Click on that little link there guys and watch Matt’s videos, then READ the comments. This is scary, scary stuff and the time to act is NOW.

Here’s my take on Matt’s position and yes, y’all can violently disagree with me.

But I see a cloud on the horizon and it’s going to cast a huge, huge shadow.

Here’s why:

People, it’s not going to happen. Matt’s prediction? The end of Internet marketing? No. Really. Trust me on this. Know why? Because it’s ALREADY happening. Make no mistake about it. The world of marketing and media IS changing. So is the way people interact with messages and how those people perceive those messages and how they pass those messages on.

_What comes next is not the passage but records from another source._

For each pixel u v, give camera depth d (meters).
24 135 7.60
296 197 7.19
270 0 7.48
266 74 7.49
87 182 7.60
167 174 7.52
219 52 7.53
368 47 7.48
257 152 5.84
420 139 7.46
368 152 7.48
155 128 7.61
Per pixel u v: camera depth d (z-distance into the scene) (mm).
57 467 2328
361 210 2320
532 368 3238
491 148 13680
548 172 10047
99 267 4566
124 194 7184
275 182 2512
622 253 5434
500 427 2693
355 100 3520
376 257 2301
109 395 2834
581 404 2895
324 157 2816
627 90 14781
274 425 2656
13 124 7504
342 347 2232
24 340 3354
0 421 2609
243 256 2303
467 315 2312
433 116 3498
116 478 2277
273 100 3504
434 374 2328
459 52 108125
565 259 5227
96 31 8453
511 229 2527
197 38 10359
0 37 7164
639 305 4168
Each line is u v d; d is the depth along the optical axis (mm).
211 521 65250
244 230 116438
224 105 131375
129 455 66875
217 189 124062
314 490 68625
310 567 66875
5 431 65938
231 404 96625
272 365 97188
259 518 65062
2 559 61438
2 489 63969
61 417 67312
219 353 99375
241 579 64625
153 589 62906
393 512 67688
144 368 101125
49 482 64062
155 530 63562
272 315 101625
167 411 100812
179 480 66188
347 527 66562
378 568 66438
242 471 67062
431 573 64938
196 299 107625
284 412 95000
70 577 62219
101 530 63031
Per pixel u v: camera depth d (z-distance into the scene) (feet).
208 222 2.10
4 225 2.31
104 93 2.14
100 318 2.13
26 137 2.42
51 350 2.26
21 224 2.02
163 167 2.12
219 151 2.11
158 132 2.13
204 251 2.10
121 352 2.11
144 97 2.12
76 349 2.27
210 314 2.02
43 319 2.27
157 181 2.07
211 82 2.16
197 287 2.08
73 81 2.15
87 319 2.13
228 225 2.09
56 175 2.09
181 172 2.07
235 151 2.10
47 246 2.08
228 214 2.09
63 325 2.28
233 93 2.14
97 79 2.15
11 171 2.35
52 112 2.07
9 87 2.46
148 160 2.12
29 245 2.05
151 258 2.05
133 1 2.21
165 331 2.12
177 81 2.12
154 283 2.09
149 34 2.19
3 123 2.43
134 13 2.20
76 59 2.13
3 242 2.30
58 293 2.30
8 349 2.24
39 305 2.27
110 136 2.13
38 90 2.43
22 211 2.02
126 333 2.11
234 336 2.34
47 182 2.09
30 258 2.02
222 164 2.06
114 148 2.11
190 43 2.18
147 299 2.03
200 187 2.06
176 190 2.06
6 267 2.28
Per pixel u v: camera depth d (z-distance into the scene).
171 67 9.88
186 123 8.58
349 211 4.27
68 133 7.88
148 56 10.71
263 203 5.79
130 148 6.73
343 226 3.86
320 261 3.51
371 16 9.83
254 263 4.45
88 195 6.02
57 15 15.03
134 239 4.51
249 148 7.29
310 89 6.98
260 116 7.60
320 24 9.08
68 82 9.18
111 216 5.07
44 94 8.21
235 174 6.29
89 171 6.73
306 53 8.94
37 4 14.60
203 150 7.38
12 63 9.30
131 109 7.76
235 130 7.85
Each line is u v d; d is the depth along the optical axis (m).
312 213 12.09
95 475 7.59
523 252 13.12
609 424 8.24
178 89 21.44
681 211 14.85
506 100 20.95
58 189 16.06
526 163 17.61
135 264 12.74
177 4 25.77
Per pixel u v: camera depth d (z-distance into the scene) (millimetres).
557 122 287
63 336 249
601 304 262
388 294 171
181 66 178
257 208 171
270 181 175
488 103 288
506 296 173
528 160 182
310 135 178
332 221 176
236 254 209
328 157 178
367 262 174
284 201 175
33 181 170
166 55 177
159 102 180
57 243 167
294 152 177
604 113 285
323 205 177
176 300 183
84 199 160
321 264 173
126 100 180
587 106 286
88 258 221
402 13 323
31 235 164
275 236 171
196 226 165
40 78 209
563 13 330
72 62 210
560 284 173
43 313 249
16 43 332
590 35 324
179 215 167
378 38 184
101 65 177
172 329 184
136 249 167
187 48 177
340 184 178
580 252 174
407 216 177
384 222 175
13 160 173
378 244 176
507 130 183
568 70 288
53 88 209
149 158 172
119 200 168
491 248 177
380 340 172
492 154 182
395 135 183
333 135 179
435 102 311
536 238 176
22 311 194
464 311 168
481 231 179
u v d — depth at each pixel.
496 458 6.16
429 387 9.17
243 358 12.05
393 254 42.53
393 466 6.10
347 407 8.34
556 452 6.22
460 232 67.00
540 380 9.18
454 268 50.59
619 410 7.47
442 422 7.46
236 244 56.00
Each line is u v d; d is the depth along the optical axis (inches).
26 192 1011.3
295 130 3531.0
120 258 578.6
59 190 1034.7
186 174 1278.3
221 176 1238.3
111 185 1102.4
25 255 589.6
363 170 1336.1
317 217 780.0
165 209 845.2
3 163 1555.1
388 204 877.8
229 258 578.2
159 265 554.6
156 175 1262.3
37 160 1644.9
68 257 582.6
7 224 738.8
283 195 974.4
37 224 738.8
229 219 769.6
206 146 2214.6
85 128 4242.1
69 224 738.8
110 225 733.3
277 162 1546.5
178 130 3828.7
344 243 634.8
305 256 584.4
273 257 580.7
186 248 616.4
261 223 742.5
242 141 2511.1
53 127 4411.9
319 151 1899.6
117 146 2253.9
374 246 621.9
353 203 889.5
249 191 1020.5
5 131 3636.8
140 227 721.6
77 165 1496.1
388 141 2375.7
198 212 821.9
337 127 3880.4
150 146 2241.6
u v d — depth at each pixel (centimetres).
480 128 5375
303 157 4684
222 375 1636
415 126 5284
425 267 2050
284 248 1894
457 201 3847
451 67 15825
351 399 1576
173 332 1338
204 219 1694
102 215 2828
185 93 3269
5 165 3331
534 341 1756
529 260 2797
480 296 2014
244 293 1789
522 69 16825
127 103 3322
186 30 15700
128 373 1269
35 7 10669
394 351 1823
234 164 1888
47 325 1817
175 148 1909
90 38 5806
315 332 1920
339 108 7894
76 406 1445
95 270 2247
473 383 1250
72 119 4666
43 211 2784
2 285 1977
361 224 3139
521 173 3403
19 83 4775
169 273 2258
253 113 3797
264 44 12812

And how they IGNORE those messages.

The democratization of distribution and the massive drops in prices of content creation and dissemination have seen to this. Think broadband. Think iPhone. Think Flipcam. Think RSS.

Think WordPress. Think social media. Cheap production affordability; easy production ability; massive distribution opportunity.

In just three years, the ABILITY to create content and get it online and out into the marketplace has become faster and cheaper, thereby making it more widely available. This is chaos theory in marketing at work guys: sensitive dependence on initial conditions; rapid divergence of nearby trajectories, and strange attractors.

It’s not what people do that’s so vital here but WHY they do it.

Matt, if you read this, I think the “happening”—the event, “the beginning of the end”, whatever name we give it—I think it all started in the early 2000s … AFTER the dot com bubble burst.

I think that crash did two things. First, it thinned the herd. Second, it taught the savviest of minds (the budding IM clan) to learn from the mistakes of other people. These two things might not appear to that significant. But let’s look a little deeper.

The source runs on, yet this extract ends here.